▸ Your objective: Below are the records; give again exactly the line with "right wrist: (770, 223)", the line with "right elbow: (614, 224)", and each line that lies between them, and nothing besides.

[Stored data entries]
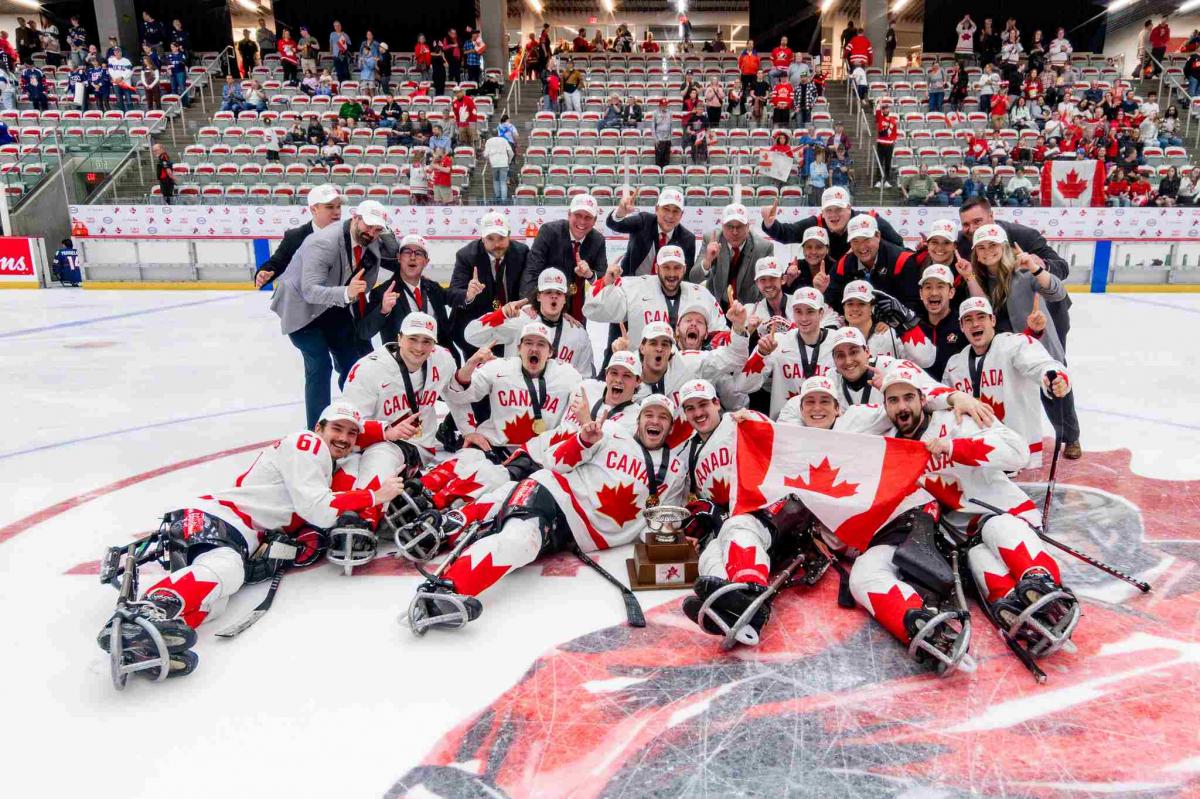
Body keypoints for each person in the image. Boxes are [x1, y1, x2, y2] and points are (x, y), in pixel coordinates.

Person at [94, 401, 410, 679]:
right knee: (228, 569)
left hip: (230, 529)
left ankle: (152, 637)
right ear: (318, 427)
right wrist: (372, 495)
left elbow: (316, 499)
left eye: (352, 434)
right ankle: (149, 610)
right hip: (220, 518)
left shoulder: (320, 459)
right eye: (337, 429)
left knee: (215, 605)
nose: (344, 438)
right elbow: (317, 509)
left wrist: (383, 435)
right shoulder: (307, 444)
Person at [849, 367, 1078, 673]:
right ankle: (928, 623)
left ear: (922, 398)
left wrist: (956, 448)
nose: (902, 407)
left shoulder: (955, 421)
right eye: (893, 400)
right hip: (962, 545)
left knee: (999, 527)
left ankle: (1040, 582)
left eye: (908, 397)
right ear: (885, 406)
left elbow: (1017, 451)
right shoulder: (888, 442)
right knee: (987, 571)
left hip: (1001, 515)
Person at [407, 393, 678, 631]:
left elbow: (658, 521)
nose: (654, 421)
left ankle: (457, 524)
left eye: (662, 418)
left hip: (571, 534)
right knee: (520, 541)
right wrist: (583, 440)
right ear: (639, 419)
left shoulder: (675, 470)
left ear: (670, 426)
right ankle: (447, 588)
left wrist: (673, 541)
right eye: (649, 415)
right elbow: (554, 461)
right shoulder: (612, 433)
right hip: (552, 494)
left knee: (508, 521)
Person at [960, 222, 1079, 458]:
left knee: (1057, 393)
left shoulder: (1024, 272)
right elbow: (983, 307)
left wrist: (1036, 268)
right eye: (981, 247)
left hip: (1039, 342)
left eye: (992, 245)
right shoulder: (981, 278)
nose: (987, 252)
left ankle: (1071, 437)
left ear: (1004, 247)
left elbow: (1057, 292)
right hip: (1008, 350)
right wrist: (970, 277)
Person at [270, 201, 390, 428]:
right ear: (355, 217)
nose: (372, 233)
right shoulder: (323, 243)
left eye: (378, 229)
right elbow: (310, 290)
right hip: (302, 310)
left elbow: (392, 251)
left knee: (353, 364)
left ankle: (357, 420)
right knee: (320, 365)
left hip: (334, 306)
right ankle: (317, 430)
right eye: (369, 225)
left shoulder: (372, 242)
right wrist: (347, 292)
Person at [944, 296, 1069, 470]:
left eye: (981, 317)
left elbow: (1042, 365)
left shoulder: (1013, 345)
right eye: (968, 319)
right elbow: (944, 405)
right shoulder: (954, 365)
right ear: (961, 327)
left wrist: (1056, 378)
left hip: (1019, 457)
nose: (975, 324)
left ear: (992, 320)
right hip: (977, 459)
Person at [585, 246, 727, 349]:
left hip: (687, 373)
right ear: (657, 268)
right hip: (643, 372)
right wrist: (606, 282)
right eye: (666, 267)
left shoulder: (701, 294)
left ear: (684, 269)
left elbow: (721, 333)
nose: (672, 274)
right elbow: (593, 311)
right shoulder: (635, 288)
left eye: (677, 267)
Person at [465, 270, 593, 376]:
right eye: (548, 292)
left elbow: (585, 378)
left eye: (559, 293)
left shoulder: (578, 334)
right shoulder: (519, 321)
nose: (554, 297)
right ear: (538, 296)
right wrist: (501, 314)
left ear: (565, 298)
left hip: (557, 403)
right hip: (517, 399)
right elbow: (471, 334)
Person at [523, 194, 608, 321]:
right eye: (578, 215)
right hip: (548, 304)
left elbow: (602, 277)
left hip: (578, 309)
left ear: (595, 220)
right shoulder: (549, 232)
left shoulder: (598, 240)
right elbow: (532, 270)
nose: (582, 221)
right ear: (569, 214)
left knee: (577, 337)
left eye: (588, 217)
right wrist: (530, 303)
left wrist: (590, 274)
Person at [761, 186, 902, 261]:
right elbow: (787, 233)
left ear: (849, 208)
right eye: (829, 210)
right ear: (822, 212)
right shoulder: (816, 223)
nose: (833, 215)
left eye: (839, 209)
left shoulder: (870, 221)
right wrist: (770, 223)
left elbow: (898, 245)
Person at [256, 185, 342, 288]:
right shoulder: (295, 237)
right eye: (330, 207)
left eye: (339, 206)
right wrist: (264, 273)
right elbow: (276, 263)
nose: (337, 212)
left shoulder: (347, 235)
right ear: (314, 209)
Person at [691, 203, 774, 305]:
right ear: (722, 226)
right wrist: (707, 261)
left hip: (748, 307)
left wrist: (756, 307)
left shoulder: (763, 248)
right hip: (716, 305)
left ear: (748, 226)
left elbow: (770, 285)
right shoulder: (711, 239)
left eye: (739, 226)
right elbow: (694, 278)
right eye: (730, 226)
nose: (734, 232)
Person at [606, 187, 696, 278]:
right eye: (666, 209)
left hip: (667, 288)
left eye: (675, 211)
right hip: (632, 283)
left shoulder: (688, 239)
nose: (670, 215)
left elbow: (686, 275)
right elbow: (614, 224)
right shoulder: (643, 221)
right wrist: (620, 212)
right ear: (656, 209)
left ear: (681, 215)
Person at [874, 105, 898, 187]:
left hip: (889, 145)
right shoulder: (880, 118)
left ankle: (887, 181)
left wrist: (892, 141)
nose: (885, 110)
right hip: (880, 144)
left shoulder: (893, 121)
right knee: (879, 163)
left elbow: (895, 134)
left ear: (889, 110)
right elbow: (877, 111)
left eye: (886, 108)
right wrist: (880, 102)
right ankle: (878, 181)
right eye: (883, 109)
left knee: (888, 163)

---

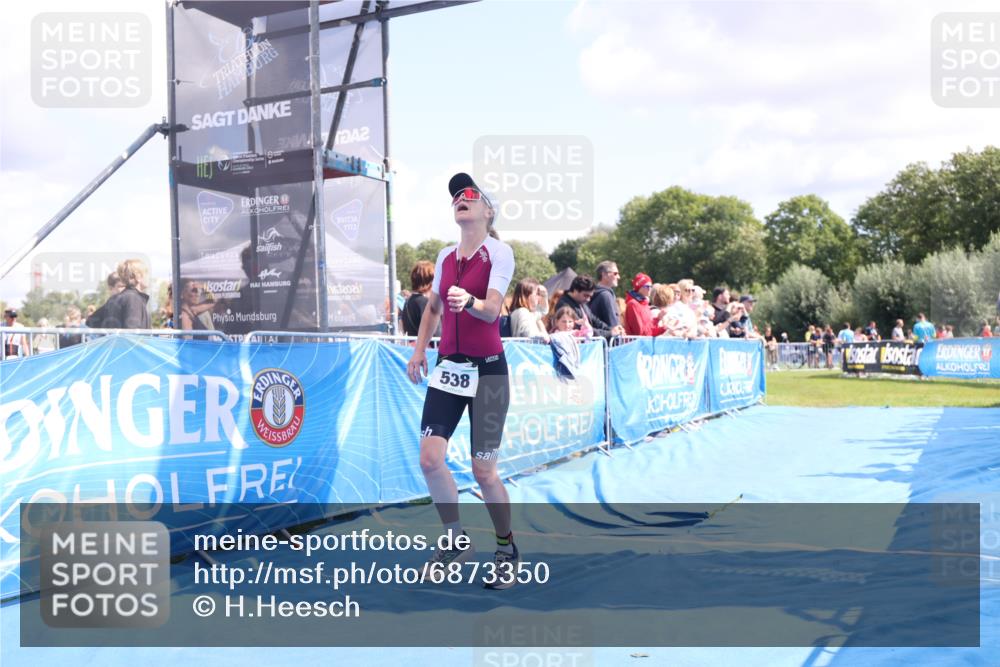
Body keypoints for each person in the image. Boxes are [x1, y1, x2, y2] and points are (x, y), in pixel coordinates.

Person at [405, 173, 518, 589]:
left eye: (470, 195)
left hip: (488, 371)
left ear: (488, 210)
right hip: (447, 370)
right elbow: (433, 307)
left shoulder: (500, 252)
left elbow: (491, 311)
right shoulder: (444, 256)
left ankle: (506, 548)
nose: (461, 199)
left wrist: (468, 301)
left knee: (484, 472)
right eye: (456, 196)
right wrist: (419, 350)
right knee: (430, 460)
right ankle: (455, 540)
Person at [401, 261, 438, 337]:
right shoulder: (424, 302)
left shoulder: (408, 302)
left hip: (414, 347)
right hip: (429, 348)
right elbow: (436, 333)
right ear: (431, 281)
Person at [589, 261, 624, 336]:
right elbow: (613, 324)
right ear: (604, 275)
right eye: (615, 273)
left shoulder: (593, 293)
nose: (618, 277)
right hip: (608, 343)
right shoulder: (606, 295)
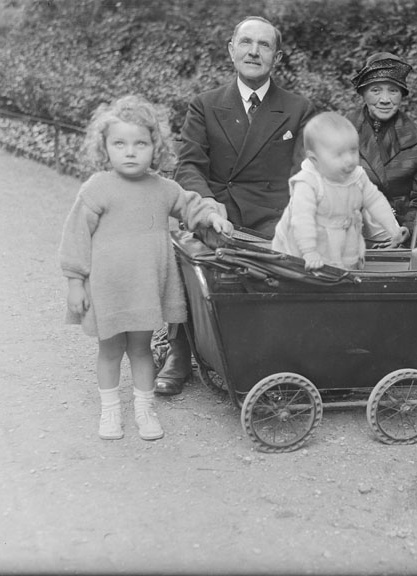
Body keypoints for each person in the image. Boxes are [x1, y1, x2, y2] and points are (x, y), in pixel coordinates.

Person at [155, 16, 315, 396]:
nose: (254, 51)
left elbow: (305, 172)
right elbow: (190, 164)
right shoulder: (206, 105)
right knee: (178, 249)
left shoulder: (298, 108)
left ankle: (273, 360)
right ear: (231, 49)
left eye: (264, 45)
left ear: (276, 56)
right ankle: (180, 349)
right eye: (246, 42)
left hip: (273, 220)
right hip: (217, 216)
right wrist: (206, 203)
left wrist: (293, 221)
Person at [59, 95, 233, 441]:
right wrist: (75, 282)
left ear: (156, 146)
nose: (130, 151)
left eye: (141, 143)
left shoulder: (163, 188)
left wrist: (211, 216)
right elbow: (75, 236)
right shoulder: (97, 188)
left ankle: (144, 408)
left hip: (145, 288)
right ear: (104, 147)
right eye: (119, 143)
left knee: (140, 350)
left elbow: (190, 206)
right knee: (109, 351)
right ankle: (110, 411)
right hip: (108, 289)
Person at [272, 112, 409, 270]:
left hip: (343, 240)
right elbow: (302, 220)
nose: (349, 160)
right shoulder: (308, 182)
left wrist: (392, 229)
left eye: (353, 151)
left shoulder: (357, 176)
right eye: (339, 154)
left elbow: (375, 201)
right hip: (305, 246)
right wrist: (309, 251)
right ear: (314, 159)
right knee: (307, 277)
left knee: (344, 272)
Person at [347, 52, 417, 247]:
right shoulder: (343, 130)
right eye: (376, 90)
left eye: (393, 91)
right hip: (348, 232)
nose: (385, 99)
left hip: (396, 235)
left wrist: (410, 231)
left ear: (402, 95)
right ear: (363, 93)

▸ Answer box:
right wrist: (770, 223)
left elbow: (898, 245)
Person at [256, 185, 342, 288]:
right shoulder: (295, 237)
right eye: (330, 207)
left eye: (339, 206)
right wrist: (264, 273)
right elbow: (276, 263)
nose: (337, 212)
left shoulder: (347, 235)
right ear: (314, 209)
Person at [691, 203, 774, 305]:
right ear: (722, 226)
right wrist: (707, 261)
left hip: (748, 307)
left wrist: (756, 307)
left shoulder: (763, 248)
right hip: (716, 305)
left ear: (748, 226)
left elbow: (770, 285)
right shoulder: (711, 239)
left eye: (739, 226)
right elbow: (694, 278)
right eye: (730, 226)
nose: (734, 232)
Person at [606, 187, 696, 278]:
right eye: (666, 209)
left hip: (667, 288)
left eye: (675, 211)
right hip: (632, 283)
left shoulder: (688, 239)
nose: (670, 215)
left elbow: (686, 275)
right elbow: (614, 224)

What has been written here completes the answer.